AIM OF THE TASK:
Copy out everything from "We spend a lifetime" down to "and societal well-being." in the essay on meditation and evolution below, keeping every word and punctuation mark unchanged.

SOURCE EXTRACT:
════

The driving force behind evolution is adaptation toward survival. That organizing principle has enabled life from bacteria to Homo Sapiens to thrive. But we have reached a new phase in human development. To a great degree, threats from the natural environment no longer define our existence. Night-roaming carnivores are generally not the nemesis. The most virulent threat we face today is rooted in our own Darwinian heritage. It springs from tribal and xenophobic impulses buried deep within primitive brain structures. These impulses create conflicts between countries, races, religions, and even neighborhoods.
But we can jumpstart evolution and leverage it on our own terms. We can literally rewire our brains toward greater compassion and cooperation. As always–it begins with the individual.
A recent study led by Massachusetts General Hospital found that half hour per day of meditative practice over only eight weeks led to increased feelings of compassion, self-awareness, introspection, and reduced stress. The study also reported that changes in brain structure appear to underlie these perceptions. Increases in gray matter density have been observed in structures associated with these compassionate states, as well as areas linked to memory and cognition. Researchers sometimes refer to such measurable changes from meditative practice as “self-directed neuroplasticity.”
We spend a lifetime learning the details of our culture and the tools of intellectual inquiry. But we invest virtually no energy in mastering our own consciousness. Taking control of mental states positively impacts both personal and societal well-being.
There are many meditative paths: Buddhism’s Zazen, Transcendental Meditation, Tai Chi, ritualized dance, cycles of the rosary, visualizing energy moving up and down the spine as described by Hindu traditions, Islamic prayer chants, and Judaism’s Torah readings. Prayer and meditative practices are part of every major religion; they take us out of ourselves. The primary goal of meditation is to minimize internal chaos and noise — a calming and centering activity. In an era of multitasking, jump-cut media overload, and the demands of 24/7 technology connectivity, these practices become even more important and beneficial.
Meditation can become an integral part of daily life. A simple pause to look at the trees or the sky helps to momentarily shut down mental checklists and rehashing of the day’s activities. It can change our mood almost instantaneously. Stopping regularly to observe the breath is another powerful interrupter. Before bed, imagining consciousness leaving the confines of the body and becoming expansive can lead to relaxation and restful sleep.
Recent developments in the biological sciences indicate that environmental influences can alter a newly recognized layer of genomic control called the epigenome. And some epigenetic changes have even been shown to persist across generational boundaries. Until recently, this was thought to be impossible. Extrapolating this notion, we might speculate that the benefits resulting from meditative practices could conceivably be passed on to future generations.
Evolution on-demand springs from the human ability to self-determine. Xenophobic instincts, while inarguably part of our biological hard-wiring, do not have to dictate our interactions. The capacity for choice is one of our greatest gifts as a species. We can positively affect our personal behavior through meditative practice. And we can all participate in that process — starting now.

════

DATA LISTING:
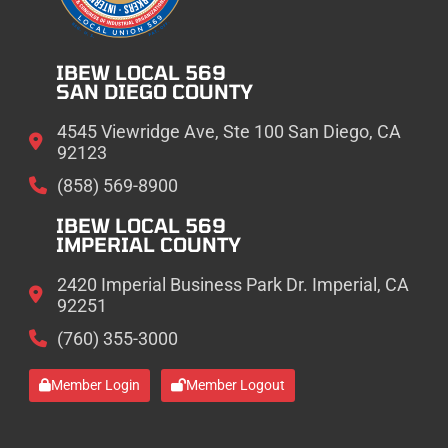
IBEW LOCAL 569
SAN DIEGO COUNTY
4545 Viewridge Ave, Ste 100 San Diego, CA
92123
(858) 569-8900
IBEW LOCAL 569
IMPERIAL COUNTY
2420 Imperial Business Park Dr. Imperial, CA
92251
(760) 355-3000
Member Login
Member Logout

════

ANSWER TO THE PROBLEM:
We spend a lifetime learning the details of our culture and the tools of intellectual inquiry. But we invest virtually no energy in mastering our own consciousness. Taking control of mental states positively impacts both personal and societal well-being.